ETFs are a good option for investors who want to diversify their portfolio but don’t really know how and what to invest in. Although mutual funds are a good diversification choice, ETFs bring some unique advantages to the table, which make them doubly attractive.
How ETFs Work:
Understanding how ETFs work can help us comprehend some of the main advantages they offer. ETFs are Exchange Traded Funds that follow a specific index. For example, the OIH is an ETF that follows the OSX Oil index, and gains value when the OSX moves up. With an ETF, you get a readymade, well diversified portfolio in one simple purchase transaction. Remember, an ETF will match the index it is based on but is not designed to stupendously out perform the sector it is tracking.
ETFs vs MFs
1.ETFs, as we now know, follow a certain index. This is why they don’t need to be managed by expert fund managers, which in turn lowers the costs. This cost benefit is passed on to you in the form of lower fees and charges. A mutual fund will typically charge you higher fund management fees and other charges, which may significantly increase if the fund is an actively managed one.
2.ETFs trade in the open market during trading hours. This gives you a wider window of opportunity to take quick advantage of spikes and drops in the market. Simple, non-complex transactions allow you to complete trades within the shortest possible time.

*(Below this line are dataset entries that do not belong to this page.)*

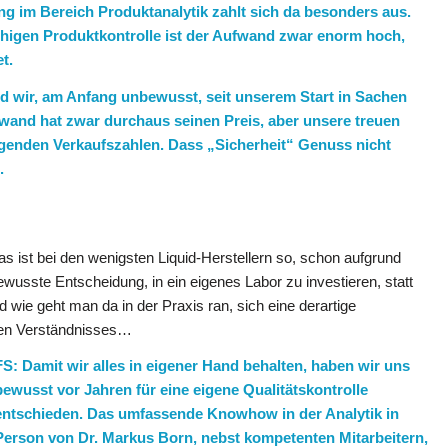
ung im Bereich Produktanalytik zahlt sich da besonders aus.
higen Produktkontrolle ist der Aufwand zwar enorm hoch,
t.
nd wir, am Anfang unbewusst, seit unserem Start in Sachen
and hat zwar durchaus seinen Preis, aber unsere treuen
genden Verkaufszahlen. Dass „Sicherheit“ Genuss nicht
.
Das ist bei den wenigsten Liquid-Herstellern so, schon aufgrund
usste Entscheidung, in ein eigenes Labor zu investieren, statt
d wie geht man da in der Praxis ran, sich eine derartige
hen Verständnisses…
FS: Damit wir alles in eigener Hand behalten, haben wir uns
bewusst vor Jahren für eine eigene Qualitätskontrolle
entschieden. Das umfassende Knowhow in der Analytik in
Person von Dr. Markus Born, nebst kompetenten Mitarbeitern,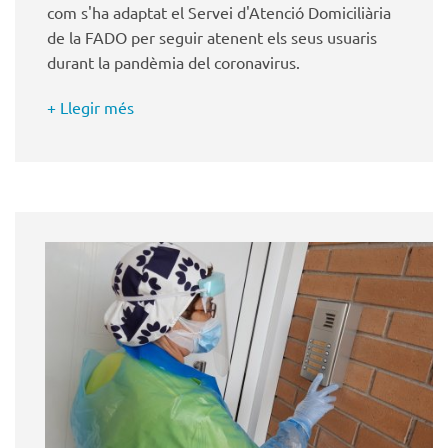
com s'ha adaptat el Servei d'Atenció Domiciliària
de la FADO per seguir atenent els seus usuaris
durant la pandèmia del coronavirus.
+ Llegir més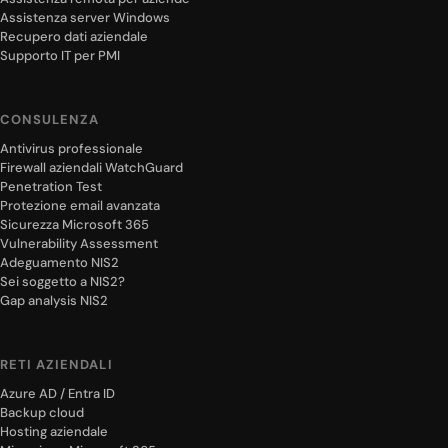
Assistenza server Windows
Recupero dati aziendale
Supporto IT per PMI
CONSULENZA
Antivirus professionale
Firewall aziendali WatchGuard
Penetration Test
Protezione email avanzata
Sicurezza Microsoft 365
Vulnerability Assessment
Adeguamento NIS2
Sei soggetto a NIS2?
Gap analysis NIS2
RETI AZIENDALI
Azure AD / Entra ID
Backup cloud
Hosting aziendale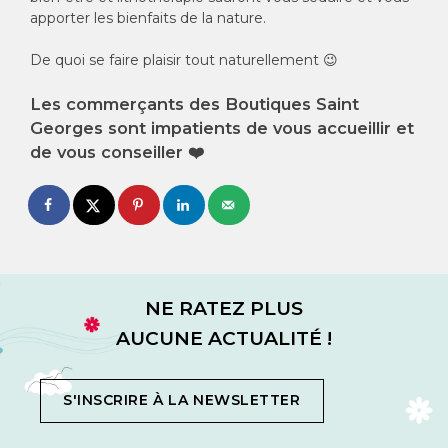
apporter les bienfaits de la nature.
De quoi se faire plaisir tout naturellement 😉
Les commerçants des Boutiques Saint
Georges sont impatients de vous accueillir et
de vous conseiller ❤️
NE RATEZ PLUS
AUCUNE ACTUALITÉ !
S'INSCRIRE À LA NEWSLETTER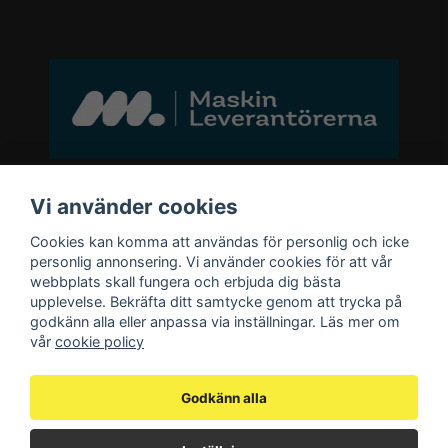
Bli medlem i vårt nyhetsbrev
Vi använder cookies
Cookies kan komma att användas för personlig och icke
email
personlig annonsering. Vi använder cookies för att vår
Mejladress
Skicka
webbplats skall fungera och erbjuda dig bästa
upplevelse. Bekräfta ditt samtycke genom att trycka på
godkänn alla eller anpassa via inställningar. Läs mer om
Bli medlem i vårt nyhetsbrev och ta del
vår
cookie policy
av våra nyheter och erbjudande.
Godkänn alla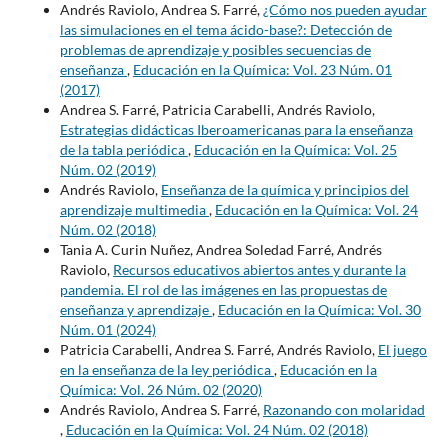
Andrés Raviolo, Andrea S. Farré,
¿Cómo nos pueden ayudar
las simulaciones en el tema ácido-base?: Detección de
problemas de aprendizaje y posibles secuencias de
enseñanza
,
Educación en la Química: Vol. 23 Núm. 01
(2017)
Andrea S. Farré, Patricia Carabelli, Andrés Raviolo,
Estrategias didácticas Iberoamericanas para la enseñanza
de la tabla periódica
,
Educación en la Química: Vol. 25
Núm. 02 (2019)
Andrés Raviolo,
Enseñanza de la química y principios del
aprendizaje multimedia
,
Educación en la Química: Vol. 24
Núm. 02 (2018)
Tania A. Curin Nuñez, Andrea Soledad Farré, Andrés
Raviolo,
Recursos educativos abiertos antes y durante la
pandemia. El rol de las imágenes en las propuestas de
enseñanza y aprendizaje
,
Educación en la Química: Vol. 30
Núm. 01 (2024)
Patricia Carabelli, Andrea S. Farré, Andrés Raviolo,
El juego
en la enseñanza de la ley periódica
,
Educación en la
Química: Vol. 26 Núm. 02 (2020)
Andrés Raviolo, Andrea S. Farré,
Razonando con molaridad
,
Educación en la Química: Vol. 24 Núm. 02 (2018)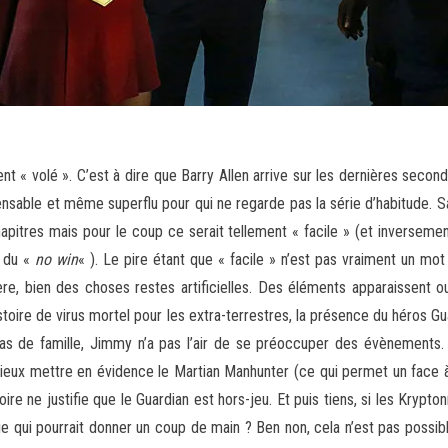
ent « volé ». C’est à dire que Barry Allen arrive sur les dernières secon
ensable et même superflu pour qui ne regarde pas la série d’habitude. S
pitres mais pour le coup ce serait tellement « facile » (et inversement
t du «
no win
« ). Le pire étant que « facile » n’est pas vraiment un mot
, bien des choses restes artificielles. Des éléments apparaissent o
toire de virus mortel pour les extra-terrestres, la présence du héros Gua
pas de famille, Jimmy n’a pas l’air de se préoccuper des évènements.
t mieux mettre en évidence le Martian Manhunter (ce qui permet un face
e ne justifie que le Guardian est hors-jeu. Et puis tiens, si les Kryptonni
ie qui pourrait donner un coup de main ? Ben non, cela n’est pas possibl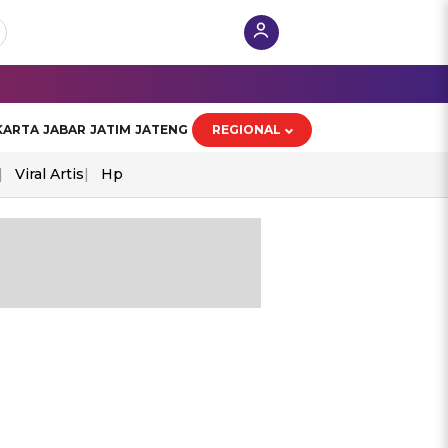
KARTA
JABAR
JATIM
JATENG
REGIONAL
Viral Artis
Hp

3.Your tax liability is lower with an ETF when compared to investment in a mutual fund. In a mutual fund, trades occur often and the tax liability accrued is substantial during periods of massive sales. These costs are passed on to the share holders of the fund on an ongoing basis. With an ETF, you need to pay capital gains tax only when you sell the fund.

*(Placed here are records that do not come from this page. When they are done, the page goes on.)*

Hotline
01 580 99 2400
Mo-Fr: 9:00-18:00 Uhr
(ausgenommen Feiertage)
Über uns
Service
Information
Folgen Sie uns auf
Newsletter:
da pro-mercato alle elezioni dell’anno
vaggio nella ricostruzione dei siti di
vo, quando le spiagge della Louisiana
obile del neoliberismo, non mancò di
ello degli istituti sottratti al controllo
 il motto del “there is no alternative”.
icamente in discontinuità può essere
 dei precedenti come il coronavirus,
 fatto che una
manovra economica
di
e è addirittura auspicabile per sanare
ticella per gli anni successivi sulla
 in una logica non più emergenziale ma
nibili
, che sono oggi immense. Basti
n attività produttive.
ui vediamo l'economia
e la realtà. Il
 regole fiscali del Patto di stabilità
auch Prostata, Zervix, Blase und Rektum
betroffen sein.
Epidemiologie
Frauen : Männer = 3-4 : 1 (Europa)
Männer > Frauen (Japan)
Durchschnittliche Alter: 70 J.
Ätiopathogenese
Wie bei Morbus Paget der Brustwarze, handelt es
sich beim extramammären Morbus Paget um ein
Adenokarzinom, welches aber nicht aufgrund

4.The ETF is a more transparent investment vehicle than a mutual fund. The ETF designers typically post list of assets everyday, which gives you an opportunity to keep track of exactly where your hard earned money is going. If you don’t like the investment strategy, simply pull out with one simple transaction.
5.Many stock-like trading options such as shorting, call and put options are possible with ETFs but not with mutual funds. These allow the ETF investor to get the most out of his investment by using his judgment and knowledge of the market’s volatility to manipulate his holdings. This range of flexibility is impossible with a mutual fund investment.